The rationalist were obscure before they took over AI and Bitcoin. New ideas come from people who skim the NYT but develop their mental models elsewhere. Mass adoption of ideas won’t flow thru here but the laboratories upstream of say a Hannania weren’t developed on big twitter followings.

I would say in past generations ideas like neoliberalism were developed in academia by a Friedman toiling in anonymity but my guess is that’s not where the big cultural ideas will come from in the future.

I’ve long wandered if anyone I know in real life posts here and there’s a few who seem to fit the mold.

I would say in past generations ideas like neoliberalism were developed in academia by a Friedman toiling in anonymity but my guess is that’s not where the big cultural ideas will come from in the future.

Neoliberalism (horribly vague word but the meaning here is clear from context) wasn't developed by (either) Friedman toiling in obscurity. There was an organised movement of classically liberal economists, founded by Hayek just after WW2, which recruited people like Milton Friedman and encouraged them to get involved in advocacy.
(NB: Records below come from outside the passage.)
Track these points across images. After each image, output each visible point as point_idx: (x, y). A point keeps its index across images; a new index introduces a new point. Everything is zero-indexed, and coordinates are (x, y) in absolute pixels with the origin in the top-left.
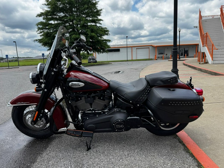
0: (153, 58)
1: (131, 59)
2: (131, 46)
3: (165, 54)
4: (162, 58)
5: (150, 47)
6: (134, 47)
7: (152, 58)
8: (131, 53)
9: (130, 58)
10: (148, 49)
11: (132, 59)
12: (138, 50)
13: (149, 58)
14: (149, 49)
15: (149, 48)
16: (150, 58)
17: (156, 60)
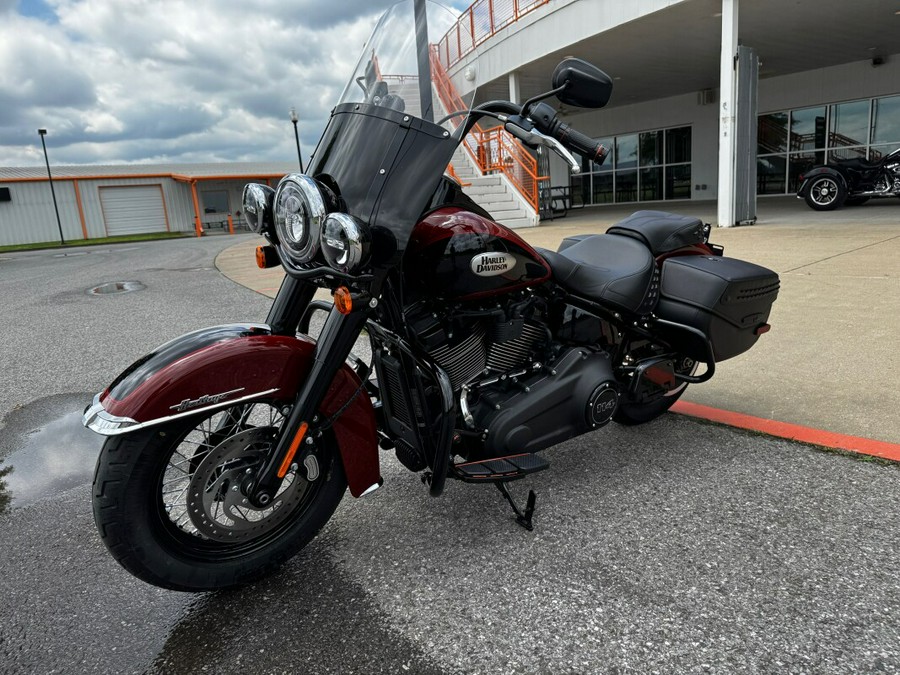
0: (187, 229)
1: (79, 236)
2: (72, 175)
3: (234, 210)
4: (224, 228)
5: (163, 182)
6: (89, 182)
7: (182, 230)
8: (73, 208)
9: (73, 232)
10: (156, 192)
11: (85, 233)
12: (106, 194)
13: (166, 230)
14: (158, 189)
15: (160, 185)
16: (172, 230)
17: (203, 235)
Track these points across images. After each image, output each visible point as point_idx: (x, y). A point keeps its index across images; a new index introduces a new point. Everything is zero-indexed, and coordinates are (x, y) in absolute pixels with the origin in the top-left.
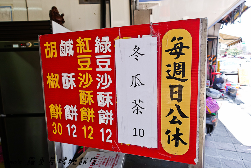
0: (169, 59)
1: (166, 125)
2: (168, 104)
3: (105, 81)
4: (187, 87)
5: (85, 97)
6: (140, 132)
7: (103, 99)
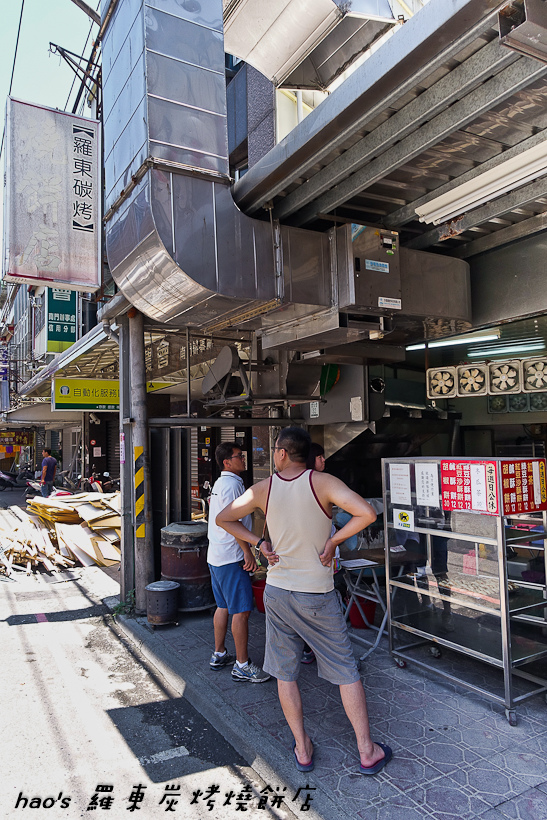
0: (488, 474)
1: (489, 501)
2: (489, 492)
3: (467, 482)
4: (494, 485)
5: (459, 489)
6: (479, 504)
7: (467, 490)
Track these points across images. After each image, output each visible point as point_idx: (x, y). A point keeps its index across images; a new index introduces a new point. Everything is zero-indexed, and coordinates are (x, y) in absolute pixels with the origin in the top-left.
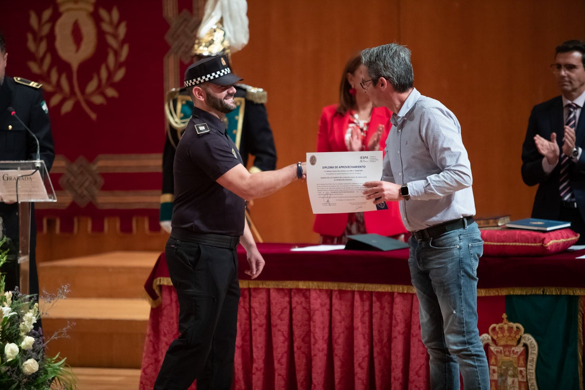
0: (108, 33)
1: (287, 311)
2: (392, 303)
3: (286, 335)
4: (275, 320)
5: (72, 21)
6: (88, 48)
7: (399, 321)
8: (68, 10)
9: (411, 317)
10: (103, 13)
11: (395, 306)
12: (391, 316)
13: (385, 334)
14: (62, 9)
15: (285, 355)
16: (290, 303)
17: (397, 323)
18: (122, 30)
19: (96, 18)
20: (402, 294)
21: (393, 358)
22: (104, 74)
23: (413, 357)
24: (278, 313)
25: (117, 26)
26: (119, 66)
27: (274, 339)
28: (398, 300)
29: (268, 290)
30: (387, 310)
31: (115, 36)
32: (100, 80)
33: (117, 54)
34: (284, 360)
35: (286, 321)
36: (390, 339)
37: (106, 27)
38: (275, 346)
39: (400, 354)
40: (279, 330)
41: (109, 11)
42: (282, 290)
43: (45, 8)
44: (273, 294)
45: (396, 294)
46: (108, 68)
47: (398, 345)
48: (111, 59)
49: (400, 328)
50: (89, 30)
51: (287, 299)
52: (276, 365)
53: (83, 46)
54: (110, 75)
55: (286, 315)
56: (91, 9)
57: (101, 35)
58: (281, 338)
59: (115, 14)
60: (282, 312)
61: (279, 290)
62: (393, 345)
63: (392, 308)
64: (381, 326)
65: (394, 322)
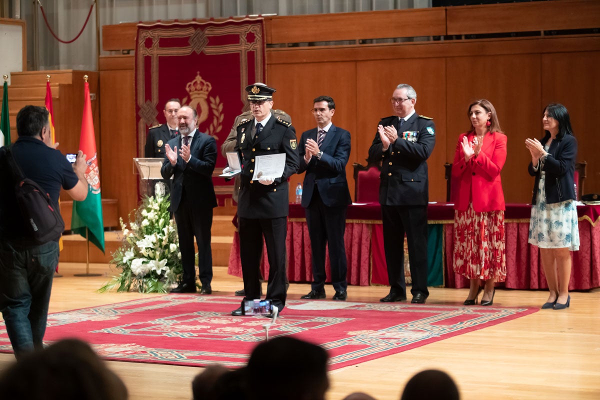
0: (214, 109)
1: (301, 233)
2: (352, 228)
3: (300, 244)
4: (295, 236)
5: (197, 103)
6: (204, 116)
7: (356, 237)
8: (195, 98)
9: (361, 235)
10: (212, 99)
11: (354, 230)
12: (352, 234)
13: (349, 244)
14: (192, 97)
15: (300, 254)
16: (303, 229)
17: (355, 238)
18: (221, 107)
19: (208, 101)
20: (358, 224)
21: (353, 254)
22: (212, 129)
23: (362, 254)
24: (297, 234)
25: (219, 105)
26: (219, 124)
27: (294, 246)
28: (355, 226)
29: (292, 223)
30: (350, 232)
31: (217, 110)
32: (210, 131)
33: (218, 118)
34: (299, 257)
35: (300, 238)
36: (351, 246)
37: (213, 106)
38: (295, 250)
39: (356, 253)
40: (297, 242)
41: (215, 98)
42: (299, 222)
43: (184, 97)
44: (294, 224)
45: (354, 224)
46: (213, 126)
47: (355, 249)
48: (215, 121)
49: (356, 240)
50: (205, 108)
51: (301, 227)
52: (296, 259)
53: (202, 115)
54: (215, 129)
55: (300, 235)
56: (206, 97)
57: (210, 109)
58: (298, 246)
59: (218, 99)
60: (299, 233)
61: (297, 223)
62: (353, 249)
63: (352, 230)
64: (347, 240)
65: (353, 237)
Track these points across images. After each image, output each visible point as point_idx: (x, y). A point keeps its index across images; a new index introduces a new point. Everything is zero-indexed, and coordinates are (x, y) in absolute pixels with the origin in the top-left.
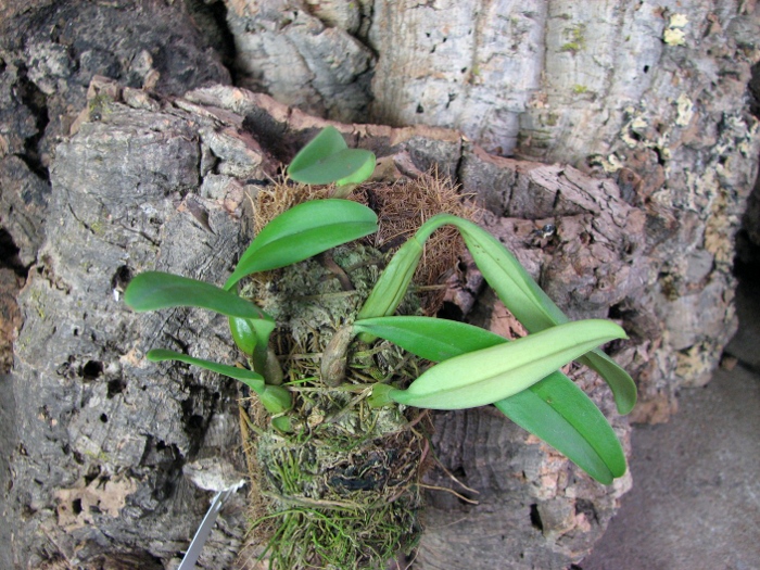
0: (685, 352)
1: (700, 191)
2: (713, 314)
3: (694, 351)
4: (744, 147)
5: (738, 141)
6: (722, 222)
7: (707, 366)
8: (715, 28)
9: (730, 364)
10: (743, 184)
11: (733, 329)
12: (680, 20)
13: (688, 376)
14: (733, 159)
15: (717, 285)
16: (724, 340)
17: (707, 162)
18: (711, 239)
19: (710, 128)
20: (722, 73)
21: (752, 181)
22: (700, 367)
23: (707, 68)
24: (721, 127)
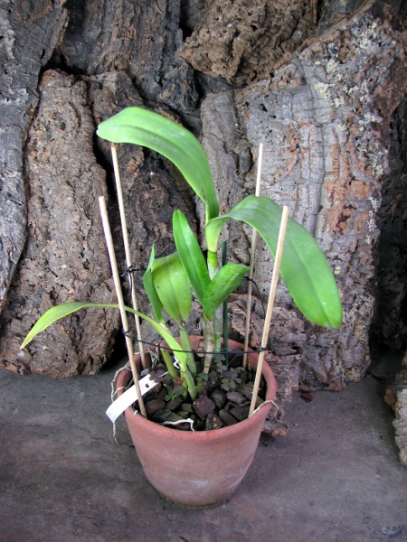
0: (350, 369)
1: (348, 317)
2: (358, 357)
3: (353, 369)
4: (366, 304)
5: (363, 302)
6: (361, 327)
7: (358, 375)
8: (351, 270)
9: (369, 377)
10: (368, 316)
11: (369, 364)
12: (338, 268)
13: (352, 378)
14: (362, 308)
15: (359, 347)
16: (366, 367)
17: (351, 308)
18: (357, 333)
19: (351, 299)
20: (355, 282)
21: (372, 315)
22: (355, 375)
23: (349, 281)
24: (355, 298)
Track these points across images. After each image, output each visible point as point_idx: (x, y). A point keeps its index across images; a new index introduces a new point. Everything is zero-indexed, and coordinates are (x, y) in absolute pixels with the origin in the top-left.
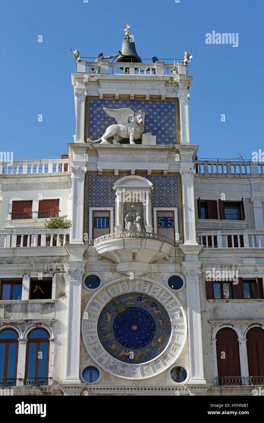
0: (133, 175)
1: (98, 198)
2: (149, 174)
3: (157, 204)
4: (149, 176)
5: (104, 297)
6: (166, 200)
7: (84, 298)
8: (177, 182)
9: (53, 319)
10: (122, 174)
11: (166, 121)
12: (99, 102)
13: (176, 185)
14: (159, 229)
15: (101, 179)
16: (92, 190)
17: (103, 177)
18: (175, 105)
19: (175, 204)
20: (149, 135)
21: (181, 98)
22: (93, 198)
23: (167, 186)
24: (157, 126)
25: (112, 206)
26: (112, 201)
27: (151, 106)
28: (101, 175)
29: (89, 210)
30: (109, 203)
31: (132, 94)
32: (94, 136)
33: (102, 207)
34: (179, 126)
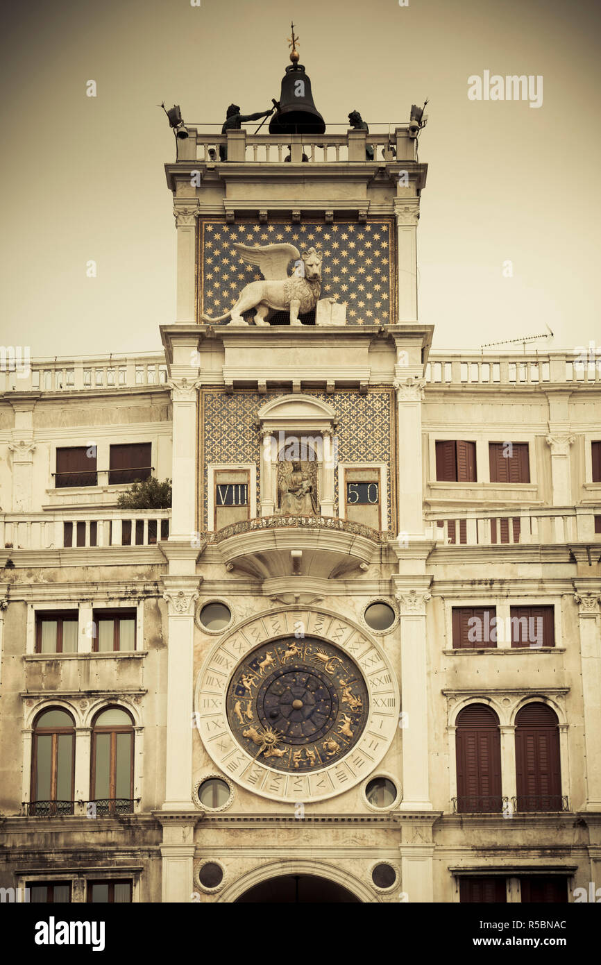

The Mont Pelerin Society is attacked by lefties as a vast right-wing conspiracy, but it was no more conspiratorial than any other professional network - it was just a professional association of like-minded politically-engaged economists that conducted its affairs in public. Arguably it is the prototype for the modern ecosystem of right-wing think tanks.

But to some degree neoliberalism was invented by a bunch of economists toiling away in academic semi-obscurity - the MPS was treated like a bunch of kooks (Friedman wasn't, but he was a serious economist because of his macro work, not his libertarian work) until the 1970's when suddenly there was a political need for what they were selling, and Reagan and Thatcher found a ready-made intellectual edifice to tell them both how and why to do the things they wanted to do anyway.

The Mont Pelerin Society is attacked by lefties as a vast right-wing conspiracy, but it was no more conspiratorial than any other professional network

Nah, I'm going to side with the lefties here. "No more conspiratorial" doesn't mean much, when these sort of organizations are plenty conspiratorial. I don't even know if there can be "just a professional network" of economists. Economists aren't plumbers, there isn't a neutral way to judge their practices, and any way they will associate themselves will have more to do with ideology than professional practices.

it was just a professional association of like-minded politically-engaged economists that conducted its affairs in public.

Oh come on, this is literally "it's not a conspiracy, it's just a group of people acting together toward's a common goal!".

Arguably it is the prototype for the modern ecosystem of right-wing think tanks.

How is it a prototype? This whole model of influence goes way back to how the Catholic Church gained it's influence over Europe, if not to ancient philosophers whispering into the ears of emperors.

and Reagan and Thatcher found a ready-made intellectual edifice to tell them both how and why to do the things they wanted to do anyway.

Not necessarily what they wanted to do anyway. I think someone (possibly Friedman) remarked how it was weird, and basically dumb luck, how someone like Pinochet would go for a market system, rather than more fashy ideas associated with military dictators. From what I understand he just wanted to be notAllende, and the Chicago Boys happened to be at the right place at the right time.